Research output: Contribution to journalArticle

T Debillon, C Gras-Leguen, S Leroy, J Caillon, J C Rozé, P Gressens

Original languageEnglish
Pages (from-to)39-48
Number of pages10
JournalDevelopmental Brain Research
Volume145
Issue number1
DOIs
Published10 Oct 2003

King's Authors

Abstract

Although the fetal inflammatory response syndrome seems crucial to the association between intrauterine infection and white matter disease in human preterm infants, the underlying mechanisms remain unclear. Using our previously described rabbit model of cerebral cell death in the white matter and hippocampus induced by intrauterine Escherichia coli infection, we investigated inflammatory and astroglial responses in placenta and brain tissues, in correlation with cell death distribution. Brains and placentas were studied 12, 24, or 48 h following intrauterine inoculation of E. coli or saline (groups G12, G24, and G48). Diffuse monocyte-macrophage infiltrates positive for inducible nitric oxide synthase (i-NOS) were significantly more marked in G24 and G48 placentas than in controls. In the G48 fetuses with both diffuse cell death and focal periventricular white matter cysts mimicking cystic periventricular leukomalacia, a strong rabbit macrophage and inducible nitric oxide synthase immunostaining was observed at the border of these cystic lesions.
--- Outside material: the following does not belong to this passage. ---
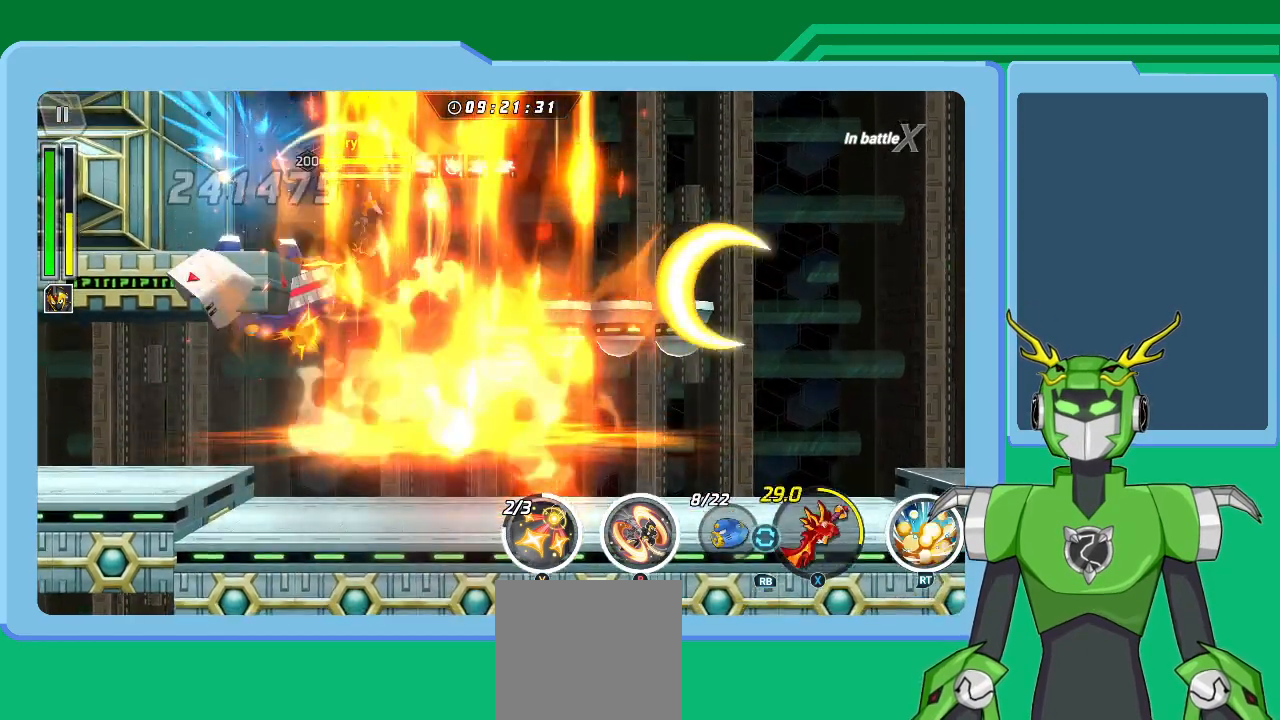
{"buttons": ["X", "L1"], "left_stick": "up-right", "right_stick": "center", "events": [[67, "A", "down"], [167, "A", "up"]]}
In contrast, in the fetuses with only diffuse and significant cell death, no inflammatory or astroglial responses were detected in the white matter or hippocampus. Cell death was accompanied by i-NOS immunostaining in the hippocampus but not the white matter. Hippocampal cells positive for i-NOS usually displayed a neuronal phenotype. In this model, focal white matter cysts are accompanied by a robust inflammatory response, and diffuse cell death, which may mimic the white matter and hippocampal damage seen in very and extremely pre-term infants, occur in the absence of a detectable brain inflammatory response.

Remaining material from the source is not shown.